WORK REQUEST:
Each line below from the one containing "X141799Y268458D02*" through the one containing "X133201Y308458D02*" is to be given again exactly, and no line outside that span.

DATA FOR ANALYSIS:
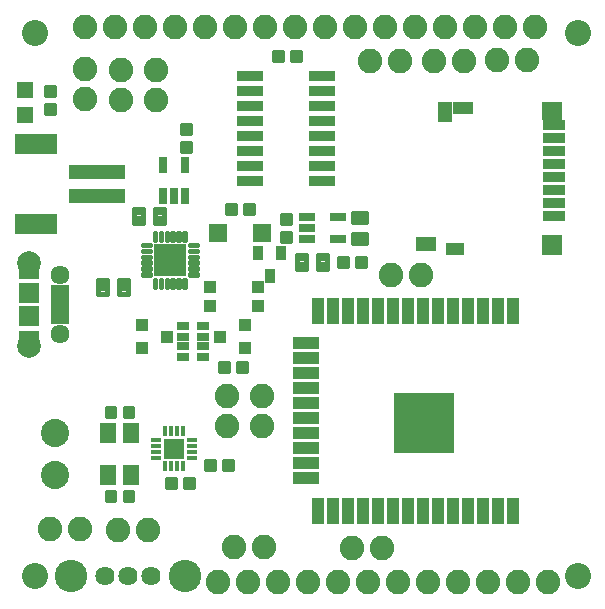
<source format=gbs>
G04 EAGLE Gerber RS-274X export*
G75*
%MOMM*%
%FSLAX34Y34*%
%LPD*%
%INSoldermask Bottom*%
%IPPOS*%
%AMOC8*
5,1,8,0,0,1.08239X$1,22.5*%
G01*
%ADD10C,2.203200*%
%ADD11C,0.463294*%
%ADD12C,0.425956*%
%ADD13R,1.403200X0.753200*%
%ADD14R,1.603200X1.603200*%
%ADD15R,4.803200X1.203200*%
%ADD16R,3.603200X1.803200*%
%ADD17R,0.753200X1.403200*%
%ADD18R,1.403200X1.403200*%
%ADD19R,1.103200X1.103200*%
%ADD20C,0.343072*%
%ADD21R,2.703200X2.703200*%
%ADD22R,1.103200X1.003200*%
%ADD23R,0.838200X1.219200*%
%ADD24R,1.103200X0.653200*%
%ADD25R,1.103200X2.203200*%
%ADD26R,2.203200X1.103200*%
%ADD27R,5.203200X5.203200*%
%ADD28R,2.235200X0.863600*%
%ADD29R,1.703200X1.703200*%
%ADD30R,0.880000X0.350000*%
%ADD31R,0.350000X0.880000*%
%ADD32R,1.443200X1.703200*%
%ADD33C,2.387600*%
%ADD34C,2.082800*%
%ADD35C,1.625600*%
%ADD36C,2.743200*%
%ADD37R,1.553200X0.653200*%
%ADD38R,1.753200X1.703200*%
%ADD39C,1.611200*%
%ADD40C,2.003200*%
%ADD41R,1.953200X0.903200*%
%ADD42R,1.753200X1.203200*%
%ADD43R,1.203200X1.653200*%
%ADD44R,1.703200X1.503200*%
%ADD45R,1.603200X1.003200*%
%ADD46R,1.703200X1.003200*%


D10*
X25000Y21000D03*
X485000Y21000D03*
X485000Y481000D03*
X25000Y481000D03*
D11*
X247330Y281315D02*
X254890Y281315D01*
X247330Y281315D02*
X247330Y292685D01*
X254890Y292685D01*
X254890Y281315D01*
X254890Y285716D02*
X247330Y285716D01*
X247330Y290117D02*
X254890Y290117D01*
X265110Y281315D02*
X272670Y281315D01*
X265110Y281315D02*
X265110Y292685D01*
X272670Y292685D01*
X272670Y281315D01*
X272670Y285716D02*
X265110Y285716D01*
X265110Y290117D02*
X272670Y290117D01*
D12*
X298289Y290331D02*
X304951Y290331D01*
X304951Y283669D01*
X298289Y283669D01*
X298289Y290331D01*
X298289Y287716D02*
X304951Y287716D01*
X289711Y290331D02*
X283049Y290331D01*
X289711Y290331D02*
X289711Y283669D01*
X283049Y283669D01*
X283049Y290331D01*
X283049Y287716D02*
X289711Y287716D01*
D11*
X305685Y303330D02*
X305685Y310890D01*
X305685Y303330D02*
X294315Y303330D01*
X294315Y310890D01*
X305685Y310890D01*
X305685Y307731D02*
X294315Y307731D01*
X305685Y321110D02*
X305685Y328670D01*
X305685Y321110D02*
X294315Y321110D01*
X294315Y328670D01*
X305685Y328670D01*
X305685Y325511D02*
X294315Y325511D01*
D13*
X255999Y306500D03*
X255999Y316000D03*
X255999Y325500D03*
X282001Y325500D03*
X282001Y306500D03*
D14*
X217500Y312000D03*
X180500Y312000D03*
D15*
X78000Y363000D03*
X78000Y343000D03*
D16*
X26000Y387000D03*
X26000Y319000D03*
D17*
X152500Y342999D03*
X143000Y342999D03*
X133500Y342999D03*
X133500Y369001D03*
X152500Y369001D03*
D18*
X17000Y432500D03*
X17000Y411500D03*
D12*
X34669Y428289D02*
X34669Y434951D01*
X41331Y434951D01*
X41331Y428289D01*
X34669Y428289D01*
X34669Y432336D02*
X41331Y432336D01*
X34669Y419711D02*
X34669Y413049D01*
X34669Y419711D02*
X41331Y419711D01*
X41331Y413049D01*
X34669Y413049D01*
X34669Y417096D02*
X41331Y417096D01*
D11*
X127110Y331685D02*
X134670Y331685D01*
X134670Y320315D01*
X127110Y320315D01*
X127110Y331685D01*
X127110Y324716D02*
X134670Y324716D01*
X134670Y329117D02*
X127110Y329117D01*
X116890Y331685D02*
X109330Y331685D01*
X116890Y331685D02*
X116890Y320315D01*
X109330Y320315D01*
X109330Y331685D01*
X109330Y324716D02*
X116890Y324716D01*
X116890Y329117D02*
X109330Y329117D01*
D19*
X173500Y266000D03*
X173500Y250000D03*
X214500Y250000D03*
X214500Y266000D03*
D20*
X151799Y265199D02*
X151799Y271801D01*
X153201Y271801D01*
X153201Y265199D01*
X151799Y265199D01*
X151799Y268458D02*
X153201Y268458D01*
X153201Y271717D02*
X151799Y271717D01*
X146799Y271801D02*
X146799Y265199D01*
X146799Y271801D02*
X148201Y271801D01*
X148201Y265199D01*
X146799Y265199D01*
X146799Y268458D02*
X148201Y268458D01*
X148201Y271717D02*
X146799Y271717D01*
X141799Y271801D02*
X141799Y265199D01*
X141799Y271801D02*
X143201Y271801D01*
X143201Y265199D01*
X141799Y265199D01*
X141799Y268458D02*
X143201Y268458D01*
X143201Y271717D02*
X141799Y271717D01*
X136799Y271801D02*
X136799Y265199D01*
X136799Y271801D02*
X138201Y271801D01*
X138201Y265199D01*
X136799Y265199D01*
X136799Y268458D02*
X138201Y268458D01*
X138201Y271717D02*
X136799Y271717D01*
X131799Y271801D02*
X131799Y265199D01*
X131799Y271801D02*
X133201Y271801D01*
X133201Y265199D01*
X131799Y265199D01*
X131799Y268458D02*
X133201Y268458D01*
X133201Y271717D02*
X131799Y271717D01*
X126799Y271801D02*
X126799Y265199D01*
X126799Y271801D02*
X128201Y271801D01*
X128201Y265199D01*
X126799Y265199D01*
X126799Y268458D02*
X128201Y268458D01*
X128201Y271717D02*
X126799Y271717D01*
X123301Y275299D02*
X116699Y275299D01*
X116699Y276701D01*
X123301Y276701D01*
X123301Y275299D01*
X123301Y280299D02*
X116699Y280299D01*
X116699Y281701D01*
X123301Y281701D01*
X123301Y280299D01*
X123301Y285299D02*
X116699Y285299D01*
X116699Y286701D01*
X123301Y286701D01*
X123301Y285299D01*
X123301Y290299D02*
X116699Y290299D01*
X116699Y291701D01*
X123301Y291701D01*
X123301Y290299D01*
X123301Y295299D02*
X116699Y295299D01*
X116699Y296701D01*
X123301Y296701D01*
X123301Y295299D01*
X123301Y300299D02*
X116699Y300299D01*
X116699Y301701D01*
X123301Y301701D01*
X123301Y300299D01*
X128201Y305199D02*
X128201Y311801D01*
X128201Y305199D02*
X126799Y305199D01*
X126799Y311801D01*
X128201Y311801D01*
X128201Y308458D02*
X126799Y308458D01*
X126799Y311717D02*
X128201Y311717D01*
X133201Y311801D02*
X133201Y305199D01*
X131799Y305199D01*
X131799Y311801D01*
X133201Y311801D01*
X133201Y308458D02*
X131799Y308458D01*
X131799Y311717D02*
X133201Y311717D01*
X138201Y311801D02*
X138201Y305199D01*
X136799Y305199D01*
X136799Y311801D01*
X138201Y311801D01*
X138201Y308458D02*
X136799Y308458D01*
X136799Y311717D02*
X138201Y311717D01*
X143201Y311801D02*
X143201Y305199D01*
X141799Y305199D01*
X141799Y311801D01*
X143201Y311801D01*
X143201Y308458D02*
X141799Y308458D01*
X141799Y311717D02*
X143201Y311717D01*
X148201Y311801D02*
X148201Y305199D01*
X146799Y305199D01*
X146799Y311801D01*
X148201Y311801D01*
X148201Y308458D02*
X146799Y308458D01*
X146799Y311717D02*
X148201Y311717D01*
X153201Y311801D02*
X153201Y305199D01*
X151799Y305199D01*
X151799Y311801D01*
X153201Y311801D01*
X153201Y308458D02*
X151799Y308458D01*
X151799Y311717D02*
X153201Y311717D01*
X156699Y301701D02*
X163301Y301701D01*
X163301Y300299D01*
X156699Y300299D01*
X156699Y301701D01*
X156699Y296701D02*
X163301Y296701D01*
X163301Y295299D01*
X156699Y295299D01*
X156699Y296701D01*
X156699Y291701D02*
X163301Y291701D01*
X163301Y290299D01*
X156699Y290299D01*
X156699Y291701D01*
X156699Y286701D02*
X163301Y286701D01*
X163301Y285299D01*
X156699Y285299D01*
X156699Y286701D01*
X156699Y281701D02*
X163301Y281701D01*
X163301Y280299D01*
X156699Y280299D01*
X156699Y281701D01*
X156699Y276701D02*
X163301Y276701D01*
X163301Y275299D01*
X156699Y275299D01*
X156699Y276701D01*
D21*
X140000Y288500D03*
D11*
X104170Y271685D02*
X96610Y271685D01*
X104170Y271685D02*
X104170Y260315D01*
X96610Y260315D01*
X96610Y271685D01*
X96610Y264716D02*
X104170Y264716D01*
X104170Y269117D02*
X96610Y269117D01*
X86390Y271685D02*
X78830Y271685D01*
X86390Y271685D02*
X86390Y260315D01*
X78830Y260315D01*
X78830Y271685D01*
X78830Y264716D02*
X86390Y264716D01*
X86390Y269117D02*
X78830Y269117D01*
D22*
X182000Y224000D03*
X203000Y214500D03*
X203000Y233500D03*
X137000Y224000D03*
X116000Y233500D03*
X116000Y214500D03*
D12*
X234669Y320289D02*
X234669Y326951D01*
X241331Y326951D01*
X241331Y320289D01*
X234669Y320289D01*
X234669Y324336D02*
X241331Y324336D01*
X234669Y311711D02*
X234669Y305049D01*
X234669Y311711D02*
X241331Y311711D01*
X241331Y305049D01*
X234669Y305049D01*
X234669Y309096D02*
X241331Y309096D01*
D23*
X224000Y275000D03*
X233500Y295000D03*
X214500Y295000D03*
D12*
X209951Y335331D02*
X203289Y335331D01*
X209951Y335331D02*
X209951Y328669D01*
X203289Y328669D01*
X203289Y335331D01*
X203289Y332716D02*
X209951Y332716D01*
X194711Y335331D02*
X188049Y335331D01*
X194711Y335331D02*
X194711Y328669D01*
X188049Y328669D01*
X188049Y335331D01*
X188049Y332716D02*
X194711Y332716D01*
D24*
X168000Y207000D03*
X151000Y207000D03*
X168000Y216000D03*
X168000Y224000D03*
X168000Y233000D03*
X151000Y233000D03*
X151000Y216000D03*
X151000Y224000D03*
D12*
X197289Y201331D02*
X203951Y201331D01*
X203951Y194669D01*
X197289Y194669D01*
X197289Y201331D01*
X197289Y198716D02*
X203951Y198716D01*
X188711Y201331D02*
X182049Y201331D01*
X188711Y201331D02*
X188711Y194669D01*
X182049Y194669D01*
X182049Y201331D01*
X182049Y198716D02*
X188711Y198716D01*
X149669Y396289D02*
X149669Y402951D01*
X156331Y402951D01*
X156331Y396289D01*
X149669Y396289D01*
X149669Y400336D02*
X156331Y400336D01*
X149669Y387711D02*
X149669Y381049D01*
X149669Y387711D02*
X156331Y387711D01*
X156331Y381049D01*
X149669Y381049D01*
X149669Y385096D02*
X156331Y385096D01*
D25*
X430000Y76000D03*
X417300Y76000D03*
X404600Y76000D03*
X391900Y76000D03*
X379200Y76000D03*
X366500Y76000D03*
X353800Y76000D03*
X341100Y76000D03*
X328400Y76000D03*
X315700Y76000D03*
X303000Y76000D03*
X290300Y76000D03*
X277600Y76000D03*
X264900Y76000D03*
D26*
X255000Y104000D03*
X255000Y116700D03*
X255000Y129400D03*
X255000Y142100D03*
X255000Y154800D03*
X255000Y167500D03*
X255000Y180200D03*
X255000Y192900D03*
X255000Y205600D03*
X255000Y218300D03*
D25*
X264900Y246000D03*
X277600Y246000D03*
X290300Y246000D03*
X303000Y246000D03*
X315700Y246000D03*
X328400Y246000D03*
X341100Y246000D03*
X353800Y246000D03*
X366500Y246000D03*
X379200Y246000D03*
X391900Y246000D03*
X404600Y246000D03*
X417300Y246000D03*
X430000Y246000D03*
D27*
X355100Y151000D03*
D28*
X268734Y444450D03*
X207266Y444450D03*
X268734Y431750D03*
X268734Y419050D03*
X207266Y431750D03*
X207266Y419050D03*
X268734Y406350D03*
X207266Y406350D03*
X268734Y393650D03*
X207266Y393650D03*
X268734Y380950D03*
X268734Y368250D03*
X207266Y380950D03*
X207266Y368250D03*
X268734Y355550D03*
X207266Y355550D03*
D29*
X143000Y129000D03*
D30*
X158000Y136500D03*
X158000Y131500D03*
X158000Y126500D03*
X158000Y121500D03*
D31*
X150500Y114000D03*
X145500Y114000D03*
X140500Y114000D03*
X135500Y114000D03*
D30*
X128000Y121500D03*
X128000Y126500D03*
X128000Y131500D03*
X128000Y136500D03*
D31*
X135500Y144000D03*
X140500Y144000D03*
X145500Y144000D03*
X150500Y144000D03*
D12*
X170049Y111669D02*
X176711Y111669D01*
X170049Y111669D02*
X170049Y118331D01*
X176711Y118331D01*
X176711Y111669D01*
X176711Y115716D02*
X170049Y115716D01*
X185289Y111669D02*
X191951Y111669D01*
X185289Y111669D02*
X185289Y118331D01*
X191951Y118331D01*
X191951Y111669D01*
X191951Y115716D02*
X185289Y115716D01*
X143711Y96669D02*
X137049Y96669D01*
X137049Y103331D01*
X143711Y103331D01*
X143711Y96669D01*
X143711Y100716D02*
X137049Y100716D01*
X152289Y96669D02*
X158951Y96669D01*
X152289Y96669D02*
X152289Y103331D01*
X158951Y103331D01*
X158951Y96669D01*
X158951Y100716D02*
X152289Y100716D01*
D32*
X106500Y107000D03*
X87500Y107000D03*
X106500Y142000D03*
X87500Y142000D03*
D12*
X86049Y156669D02*
X92711Y156669D01*
X86049Y156669D02*
X86049Y163331D01*
X92711Y163331D01*
X92711Y156669D01*
X92711Y160716D02*
X86049Y160716D01*
X101289Y156669D02*
X107951Y156669D01*
X101289Y156669D02*
X101289Y163331D01*
X107951Y163331D01*
X107951Y156669D01*
X107951Y160716D02*
X101289Y160716D01*
X92711Y85669D02*
X86049Y85669D01*
X86049Y92331D01*
X92711Y92331D01*
X92711Y85669D01*
X92711Y89716D02*
X86049Y89716D01*
X101289Y85669D02*
X107951Y85669D01*
X101289Y85669D02*
X101289Y92331D01*
X107951Y92331D01*
X107951Y85669D01*
X107951Y89716D02*
X101289Y89716D01*
D33*
X42000Y142000D03*
X42000Y107000D03*
D34*
X309000Y457000D03*
X334400Y457000D03*
X442000Y458000D03*
X416600Y458000D03*
X363000Y457000D03*
X388400Y457000D03*
X68000Y425000D03*
X68000Y450400D03*
X98000Y450000D03*
X98000Y424600D03*
X327000Y276000D03*
X352400Y276000D03*
X194000Y46000D03*
X219400Y46000D03*
X294000Y45000D03*
X319400Y45000D03*
X128000Y424000D03*
X128000Y449400D03*
X96000Y60000D03*
X121400Y60000D03*
X218000Y174000D03*
X218000Y148600D03*
X63500Y61000D03*
X38100Y61000D03*
D35*
X104000Y21000D03*
D36*
X56000Y21000D03*
X152000Y21000D03*
D35*
X124000Y21000D03*
X85000Y21000D03*
D34*
X188000Y174000D03*
X188000Y148600D03*
D37*
X46750Y238000D03*
X46750Y244500D03*
X46750Y251000D03*
X46750Y257500D03*
X46750Y264000D03*
D38*
X20000Y241000D03*
X20000Y261000D03*
X20000Y220500D03*
X20000Y281500D03*
D39*
X47000Y226000D03*
X47000Y276000D03*
D40*
X20000Y216000D03*
X20000Y286000D03*
D34*
X460000Y16000D03*
X434600Y16000D03*
X409200Y16000D03*
X383800Y16000D03*
X358400Y16000D03*
X333000Y16000D03*
X307600Y16000D03*
X282200Y16000D03*
X256800Y16000D03*
X231400Y16000D03*
X206000Y16000D03*
X180600Y16000D03*
X449000Y486000D03*
X423600Y486000D03*
X398200Y486000D03*
X372800Y486000D03*
X347400Y486000D03*
X322000Y486000D03*
X296600Y486000D03*
X271200Y486000D03*
X245800Y486000D03*
X220400Y486000D03*
X195000Y486000D03*
X169600Y486000D03*
X144200Y486000D03*
X118800Y486000D03*
X93400Y486000D03*
X68000Y486000D03*
D12*
X243317Y464662D02*
X249979Y464662D01*
X249979Y458000D01*
X243317Y458000D01*
X243317Y464662D01*
X243317Y462047D02*
X249979Y462047D01*
X234739Y464662D02*
X228077Y464662D01*
X234739Y464662D02*
X234739Y458000D01*
X228077Y458000D01*
X228077Y464662D01*
X228077Y462047D02*
X234739Y462047D01*
D41*
X464750Y326000D03*
X464750Y337000D03*
X464750Y348000D03*
X464750Y359000D03*
X464750Y370000D03*
X464750Y381000D03*
X464750Y392000D03*
X464750Y403000D03*
D42*
X356750Y302250D03*
D43*
X372500Y414250D03*
D29*
X463500Y301500D03*
D44*
X463500Y415000D03*
D45*
X381000Y298250D03*
D46*
X387500Y417500D03*
M02*

</source>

ANSWER:
X141799Y268458D02*
X143201Y268458D01*
X143201Y271717D02*
X141799Y271717D01*
X136799Y271801D02*
X136799Y265199D01*
X136799Y271801D02*
X138201Y271801D01*
X138201Y265199D01*
X136799Y265199D01*
X136799Y268458D02*
X138201Y268458D01*
X138201Y271717D02*
X136799Y271717D01*
X131799Y271801D02*
X131799Y265199D01*
X131799Y271801D02*
X133201Y271801D01*
X133201Y265199D01*
X131799Y265199D01*
X131799Y268458D02*
X133201Y268458D01*
X133201Y271717D02*
X131799Y271717D01*
X126799Y271801D02*
X126799Y265199D01*
X126799Y271801D02*
X128201Y271801D01*
X128201Y265199D01*
X126799Y265199D01*
X126799Y268458D02*
X128201Y268458D01*
X128201Y271717D02*
X126799Y271717D01*
X123301Y275299D02*
X116699Y275299D01*
X116699Y276701D01*
X123301Y276701D01*
X123301Y275299D01*
X123301Y280299D02*
X116699Y280299D01*
X116699Y281701D01*
X123301Y281701D01*
X123301Y280299D01*
X123301Y285299D02*
X116699Y285299D01*
X116699Y286701D01*
X123301Y286701D01*
X123301Y285299D01*
X123301Y290299D02*
X116699Y290299D01*
X116699Y291701D01*
X123301Y291701D01*
X123301Y290299D01*
X123301Y295299D02*
X116699Y295299D01*
X116699Y296701D01*
X123301Y296701D01*
X123301Y295299D01*
X123301Y300299D02*
X116699Y300299D01*
X116699Y301701D01*
X123301Y301701D01*
X123301Y300299D01*
X128201Y305199D02*
X128201Y311801D01*
X128201Y305199D02*
X126799Y305199D01*
X126799Y311801D01*
X128201Y311801D01*
X128201Y308458D02*
X126799Y308458D01*
X126799Y311717D02*
X128201Y311717D01*
X133201Y311801D02*
X133201Y305199D01*
X131799Y305199D01*
X131799Y311801D01*
X133201Y311801D01*
X133201Y308458D02*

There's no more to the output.